Member of Parliament, Lok Sabha
- In office 1952–1957
- Constituency: Mahasamund

Member of Central Legislative Assembly

Personal details
- Born: 22 November 1885 Bikaner, Rajasthan, British India
- Died: 10 June 1952 (aged 66) Raipur, Madhya Pradesh, India
- Spouse: Chhotibai Daga
- Parent(s): Bisesar Das (father) Gomati Devi (mother)
- Occupation: Freedom fighter Social reformer Politician

= Shivdas Daga =

Indian politician

Seth Shivdas Daga (alternative spelling, Sheodas Daga; 1885–1952) was an Indian freedom fighter and politician from Raipur, in present-day Chhattisgarh. He was involved in India's independence movement, including the Non-cooperation movement and Civil disobedience movement, and was imprisoned for his involvement independence activities.

Daga was elected as the member of parliament in the 1952 general election from the Mahasamund Lok Sabha constituency of Chhattisgarh. Before independence, he had served as a Member of Central Legislative Assembly of British India from Raipur. He died on 10 June 1952.

== Early life ==
Shivdas Daga was born 22 November 1885 in Bikaner, Rajasthan, to Bisesar Das and Gomati Devi. He later moved to Arang, near Raipur, where he completed his early education. He became a farmer and businessman in Raipur.

== Freedom movement ==
In 1919, Daga was appointed as an Honorary Magistrate. He became involved in the Indian independence movement following Mahatma Gandhi's arrival in 1920. Daga resigned from his government position to participate in the Non-cooperation movement and was involved in establishing the Rashtriya Vidyalaya in Raipur.
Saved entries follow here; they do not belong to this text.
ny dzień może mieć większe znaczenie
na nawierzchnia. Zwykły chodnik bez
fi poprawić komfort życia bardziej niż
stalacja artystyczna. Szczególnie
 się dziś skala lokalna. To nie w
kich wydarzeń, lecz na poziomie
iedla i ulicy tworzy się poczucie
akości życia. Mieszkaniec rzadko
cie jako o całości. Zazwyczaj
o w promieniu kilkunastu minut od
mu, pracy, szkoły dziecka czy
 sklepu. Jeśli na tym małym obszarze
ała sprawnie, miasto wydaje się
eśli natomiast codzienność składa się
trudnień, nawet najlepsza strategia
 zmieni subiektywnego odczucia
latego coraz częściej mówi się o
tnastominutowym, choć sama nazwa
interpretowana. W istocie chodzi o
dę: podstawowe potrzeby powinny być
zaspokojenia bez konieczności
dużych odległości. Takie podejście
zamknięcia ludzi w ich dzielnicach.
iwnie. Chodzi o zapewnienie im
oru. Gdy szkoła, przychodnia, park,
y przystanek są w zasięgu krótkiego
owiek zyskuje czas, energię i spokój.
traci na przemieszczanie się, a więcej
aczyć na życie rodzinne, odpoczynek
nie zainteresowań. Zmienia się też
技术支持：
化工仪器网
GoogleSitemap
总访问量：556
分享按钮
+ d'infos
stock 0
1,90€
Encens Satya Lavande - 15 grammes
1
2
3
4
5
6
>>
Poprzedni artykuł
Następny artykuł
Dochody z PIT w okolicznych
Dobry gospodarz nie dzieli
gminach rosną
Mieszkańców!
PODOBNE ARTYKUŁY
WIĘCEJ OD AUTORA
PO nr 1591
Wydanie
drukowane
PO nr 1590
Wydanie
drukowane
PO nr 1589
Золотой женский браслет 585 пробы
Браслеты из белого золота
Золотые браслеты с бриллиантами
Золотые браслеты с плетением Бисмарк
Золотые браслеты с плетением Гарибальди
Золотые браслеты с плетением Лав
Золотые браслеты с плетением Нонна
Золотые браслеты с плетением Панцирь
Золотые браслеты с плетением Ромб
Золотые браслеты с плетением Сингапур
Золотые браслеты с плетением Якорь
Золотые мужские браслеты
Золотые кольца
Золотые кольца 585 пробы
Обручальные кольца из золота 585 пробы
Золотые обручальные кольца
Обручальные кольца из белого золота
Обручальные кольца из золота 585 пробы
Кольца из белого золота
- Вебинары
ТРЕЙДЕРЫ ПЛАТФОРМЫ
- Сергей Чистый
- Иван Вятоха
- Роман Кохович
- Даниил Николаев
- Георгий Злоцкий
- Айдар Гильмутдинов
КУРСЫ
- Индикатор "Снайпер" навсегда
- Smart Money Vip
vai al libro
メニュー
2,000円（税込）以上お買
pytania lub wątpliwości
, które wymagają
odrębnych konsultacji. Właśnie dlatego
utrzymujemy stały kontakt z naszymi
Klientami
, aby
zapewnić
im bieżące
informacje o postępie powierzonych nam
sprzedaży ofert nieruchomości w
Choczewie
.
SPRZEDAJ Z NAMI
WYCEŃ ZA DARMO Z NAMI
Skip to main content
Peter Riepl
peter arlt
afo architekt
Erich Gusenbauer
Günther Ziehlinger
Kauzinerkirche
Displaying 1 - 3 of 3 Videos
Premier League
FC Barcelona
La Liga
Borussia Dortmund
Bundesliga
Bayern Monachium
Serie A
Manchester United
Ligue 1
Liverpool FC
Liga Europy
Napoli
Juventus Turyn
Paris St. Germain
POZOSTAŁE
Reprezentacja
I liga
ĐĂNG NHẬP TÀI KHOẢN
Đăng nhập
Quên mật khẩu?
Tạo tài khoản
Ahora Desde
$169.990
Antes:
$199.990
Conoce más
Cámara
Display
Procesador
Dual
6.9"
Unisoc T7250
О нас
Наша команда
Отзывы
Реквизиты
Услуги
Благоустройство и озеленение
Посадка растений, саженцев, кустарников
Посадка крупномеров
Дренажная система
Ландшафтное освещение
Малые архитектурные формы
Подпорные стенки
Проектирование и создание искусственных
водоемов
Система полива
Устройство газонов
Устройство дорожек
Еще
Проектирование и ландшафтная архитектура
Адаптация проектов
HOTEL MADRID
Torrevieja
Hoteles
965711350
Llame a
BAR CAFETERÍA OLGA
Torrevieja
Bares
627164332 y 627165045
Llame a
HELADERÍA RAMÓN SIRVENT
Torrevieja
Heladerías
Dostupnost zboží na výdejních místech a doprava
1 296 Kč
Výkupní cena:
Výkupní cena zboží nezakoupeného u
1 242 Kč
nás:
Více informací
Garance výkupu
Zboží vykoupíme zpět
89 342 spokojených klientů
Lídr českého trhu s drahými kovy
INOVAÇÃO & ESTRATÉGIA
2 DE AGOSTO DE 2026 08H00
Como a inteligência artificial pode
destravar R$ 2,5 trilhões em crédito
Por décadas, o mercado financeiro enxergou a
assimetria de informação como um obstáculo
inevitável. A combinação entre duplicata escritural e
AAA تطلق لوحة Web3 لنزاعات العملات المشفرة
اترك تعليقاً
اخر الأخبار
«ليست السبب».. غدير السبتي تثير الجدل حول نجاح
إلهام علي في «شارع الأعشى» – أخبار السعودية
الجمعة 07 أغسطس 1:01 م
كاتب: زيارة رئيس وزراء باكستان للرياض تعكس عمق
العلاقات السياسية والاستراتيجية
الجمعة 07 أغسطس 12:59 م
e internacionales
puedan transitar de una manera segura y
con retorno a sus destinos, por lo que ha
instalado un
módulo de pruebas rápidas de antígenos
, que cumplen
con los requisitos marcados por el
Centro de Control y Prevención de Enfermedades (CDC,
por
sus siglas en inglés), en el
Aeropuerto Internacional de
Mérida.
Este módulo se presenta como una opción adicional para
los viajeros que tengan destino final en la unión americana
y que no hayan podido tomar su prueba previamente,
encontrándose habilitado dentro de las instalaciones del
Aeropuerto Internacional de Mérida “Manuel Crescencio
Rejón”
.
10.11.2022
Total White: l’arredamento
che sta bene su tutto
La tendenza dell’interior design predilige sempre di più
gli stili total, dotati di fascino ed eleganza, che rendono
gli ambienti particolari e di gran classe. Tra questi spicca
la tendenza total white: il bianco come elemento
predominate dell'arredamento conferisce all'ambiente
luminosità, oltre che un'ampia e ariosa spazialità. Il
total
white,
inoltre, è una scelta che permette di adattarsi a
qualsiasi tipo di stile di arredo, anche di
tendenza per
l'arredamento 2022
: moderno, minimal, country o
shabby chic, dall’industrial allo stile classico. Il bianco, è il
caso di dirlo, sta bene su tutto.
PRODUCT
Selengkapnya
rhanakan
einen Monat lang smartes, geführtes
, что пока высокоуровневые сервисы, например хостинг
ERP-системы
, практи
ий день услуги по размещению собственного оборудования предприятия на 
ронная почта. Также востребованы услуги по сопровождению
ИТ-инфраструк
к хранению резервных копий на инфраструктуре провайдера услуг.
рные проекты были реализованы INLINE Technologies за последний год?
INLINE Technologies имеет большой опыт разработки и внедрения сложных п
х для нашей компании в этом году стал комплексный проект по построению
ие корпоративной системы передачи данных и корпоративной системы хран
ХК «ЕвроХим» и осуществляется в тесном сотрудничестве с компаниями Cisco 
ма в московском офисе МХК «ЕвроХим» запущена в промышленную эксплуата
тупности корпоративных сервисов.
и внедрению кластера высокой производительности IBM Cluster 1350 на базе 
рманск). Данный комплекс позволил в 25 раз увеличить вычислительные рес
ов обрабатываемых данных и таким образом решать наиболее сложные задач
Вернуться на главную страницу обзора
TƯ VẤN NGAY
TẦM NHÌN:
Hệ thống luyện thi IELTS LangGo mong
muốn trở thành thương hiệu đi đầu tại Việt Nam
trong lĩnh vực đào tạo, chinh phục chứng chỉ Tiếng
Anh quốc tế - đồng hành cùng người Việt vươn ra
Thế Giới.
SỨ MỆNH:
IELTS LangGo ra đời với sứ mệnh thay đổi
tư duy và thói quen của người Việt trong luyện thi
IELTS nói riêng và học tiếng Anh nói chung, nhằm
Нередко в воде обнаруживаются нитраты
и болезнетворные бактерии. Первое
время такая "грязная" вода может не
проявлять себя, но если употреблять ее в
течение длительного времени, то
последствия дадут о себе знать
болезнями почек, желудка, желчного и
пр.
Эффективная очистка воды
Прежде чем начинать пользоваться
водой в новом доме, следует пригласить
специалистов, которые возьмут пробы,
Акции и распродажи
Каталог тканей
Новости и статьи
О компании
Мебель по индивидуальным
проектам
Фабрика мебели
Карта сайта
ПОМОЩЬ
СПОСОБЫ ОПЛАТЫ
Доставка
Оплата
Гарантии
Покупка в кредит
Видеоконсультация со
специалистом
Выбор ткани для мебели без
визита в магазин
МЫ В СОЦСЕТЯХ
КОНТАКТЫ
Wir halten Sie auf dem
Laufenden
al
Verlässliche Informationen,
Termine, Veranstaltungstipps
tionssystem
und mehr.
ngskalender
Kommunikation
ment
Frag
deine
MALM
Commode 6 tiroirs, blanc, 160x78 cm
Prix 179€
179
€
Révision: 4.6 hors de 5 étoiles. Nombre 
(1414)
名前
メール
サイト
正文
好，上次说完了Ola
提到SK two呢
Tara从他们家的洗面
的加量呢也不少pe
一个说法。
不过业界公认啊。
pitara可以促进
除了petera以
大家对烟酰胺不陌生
Daga also took part in the Civil Disobedience Movement in 1930, organizing local protests and activities in Raipur. He was imprisoned for his involvement in the movement, from June 1930 to March 1931, and released following the Gandhi–Irwin Pact. He continued his political work in the region, including participating in the 1939 Tripuri Congress session and serving as president of the Raipur Congress Committee for several years. In 1940, Daga was arrested during Satyagraha movement. He was again detained in 1942 during the Quit India Movement after attending the Congress session in Bombay.

== Politics ==
He was elected as a Member of Parliament (Lok Sabha) from the Mahasamund Lok Sabha constituency in the 1952 General election as a candidate of the Indian National Congress, securing 110,886 votes. Daga also served as a Member of the Central Legislative Assembly during British India.

== Philanthropy ==
Shivdas Daga supported various social causes, including contributing to the Harijan Hostel founded by Pandit Sundarlal Sharma. He also donated land and ₹20,000 for the construction of the Congress Bhavan in Raipur. To promote education for girls, Daga established a school in Arang, named after his wife, Chhotibai Daga.